REQUIRED WORK: Reproduce word for word the part of the forum post on J rank and memory use between "Thanks Elijah, I" and "operating on suffixes.", inclusive.

Thanks Elijah, I am still getting used to the application of rank as a way of
applying a function to individual elements within a vector/array. I don’t have
a problem using it to apply things across rows or columns. I still haven’t
internalized it as a way to apply it to each individual atom.
kadane”0 it is still much higher memory wise than the brute force methodology
operating on suffixes.
timespacex 'kadane"0 ranvec' [ locmax=: __
0.00378 772576
The kadane”0 operating on ranvec takes up about 5 times as much memory as a
simple operation. This seems to be due to the assignment to the global
accumulator locmax. I ran the following tests:
madd =: 3 : 'y + 2 * y'
timespacex 'madd"0 ranvec'
0.002836 132640
madd2 =: 3 : 'y + locmax * y'
timespacex 'madd2"0 ranvec'
0.003275 132640
sum =: 0
sumv =: 3 : 'sum =: sum + y'
timespacex 'sumv"0 ranvec'
0.003425 772576
Once I add an assignment to a global, the memory space goes way up.
Not sure from Eljah’s explaination why a single global assignment of an
operation on a cell should cause such a large memory requirement?

SUPPLIED MATERIAL:

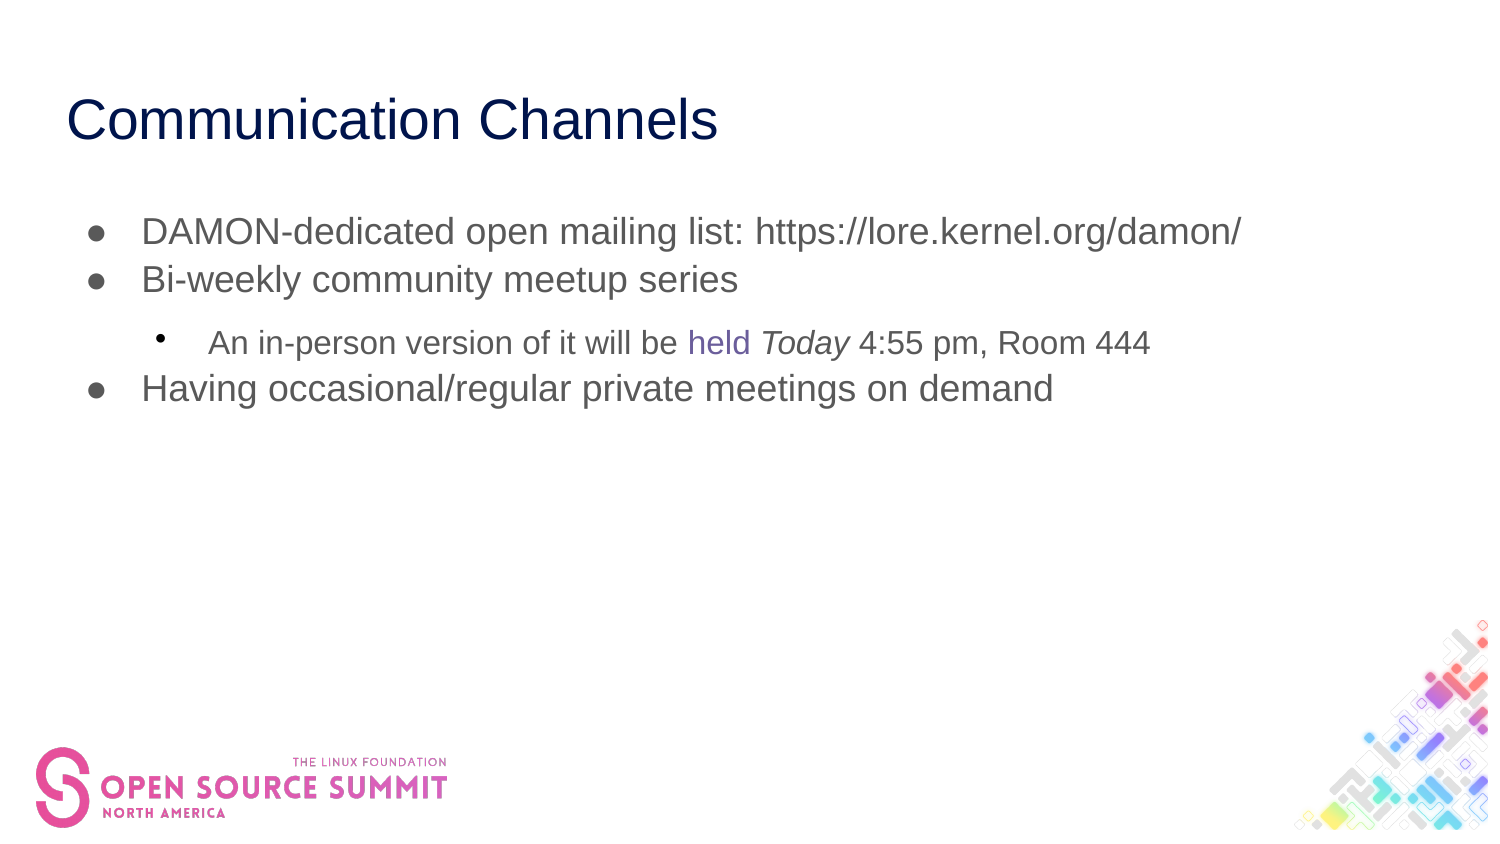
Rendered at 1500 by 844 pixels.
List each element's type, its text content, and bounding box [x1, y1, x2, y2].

title Communication Channels [51, 72, 1449, 167]
list DAMON-dedicated open mailing list: https://lore.kernel.org/damon/ Bi-weekly community meetup series An in-person version of it will be held Today 4:55 pm, Room 444 Having occasional/regular private meetings on demand [51, 189, 1450, 734]
picture [1294, 620, 1488, 830]
picture [36, 747, 447, 828]
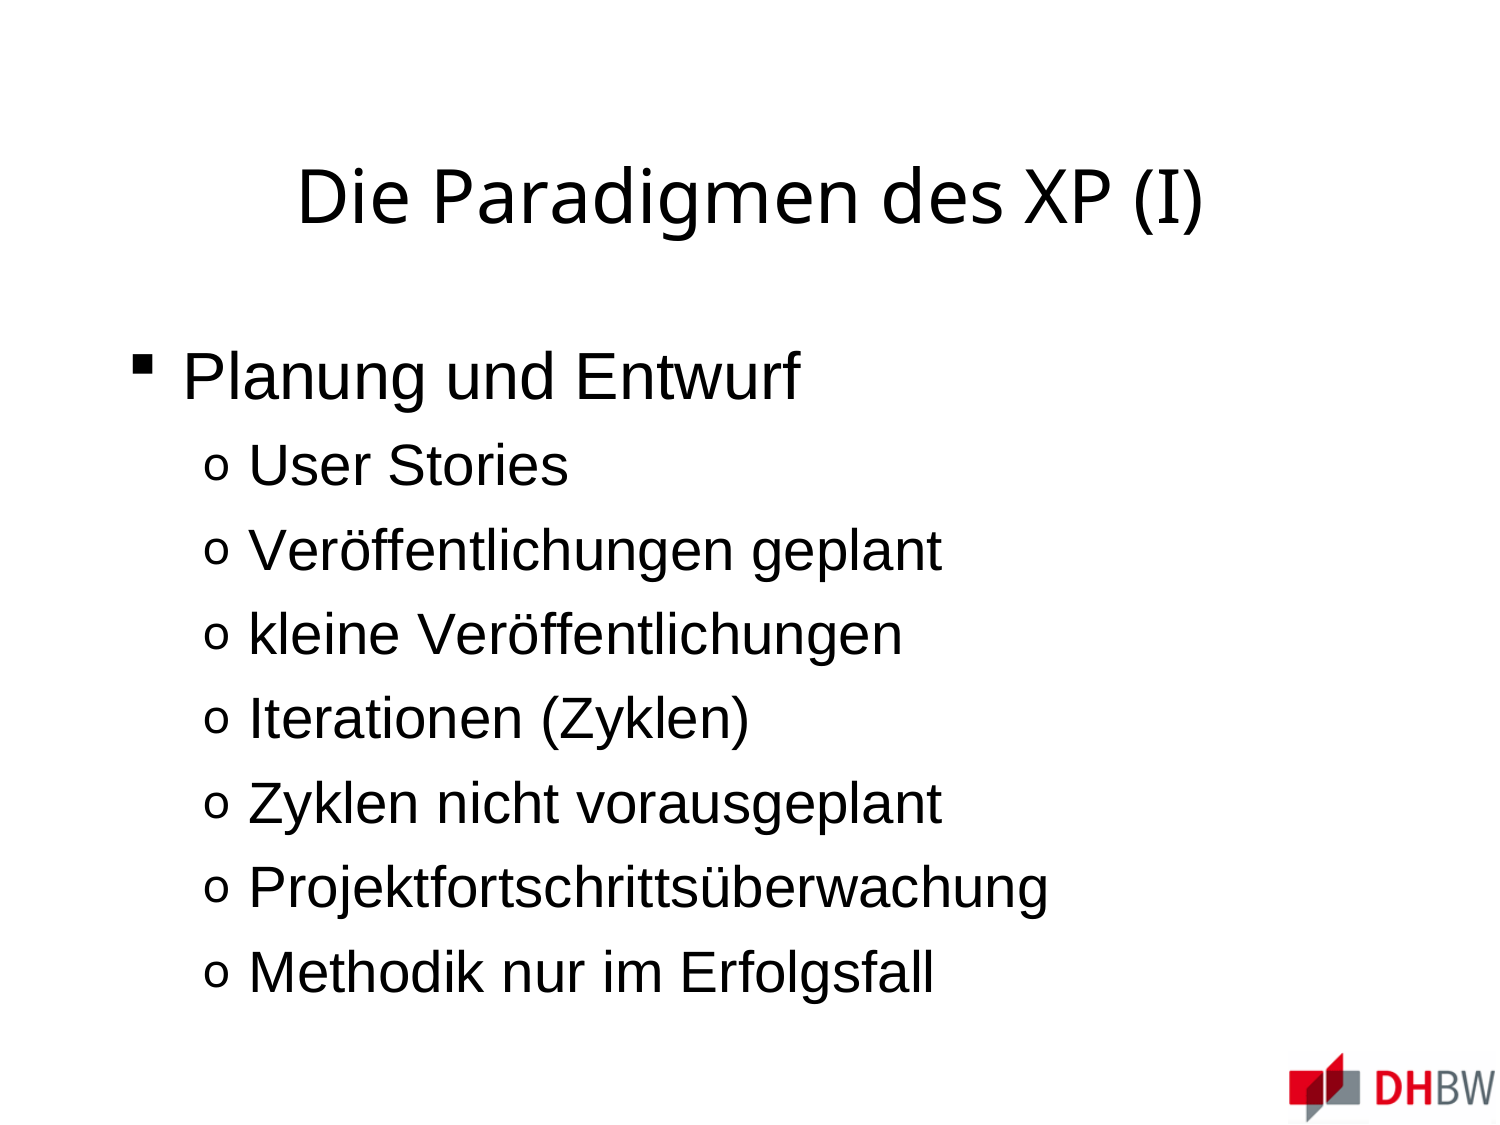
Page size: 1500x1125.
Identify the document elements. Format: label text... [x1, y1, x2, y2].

title Die Paradigmen des XP (I) [112, 99, 1388, 288]
picture [1288, 1051, 1496, 1124]
list Planung und Entwurf User Stories Veröffentlichungen geplant kleine Veröffentlichungen Iterationen (Zyklen) Zyklen nicht vorausgeplant Projektfortschrittsüberwachung Methodik nur im Erfolgsfall [112, 324, 1388, 1051]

SOLVED PROBLEM:
Thanks Elijah, I am still getting used to the application of rank as a way of
applying a function to individual elements within a vector/array. I don’t have
a problem using it to apply things across rows or columns. I still haven’t
internalized it as a way to apply it to each individual atom.
kadane”0 it is still much higher memory wise than the brute force methodology
operating on suffixes.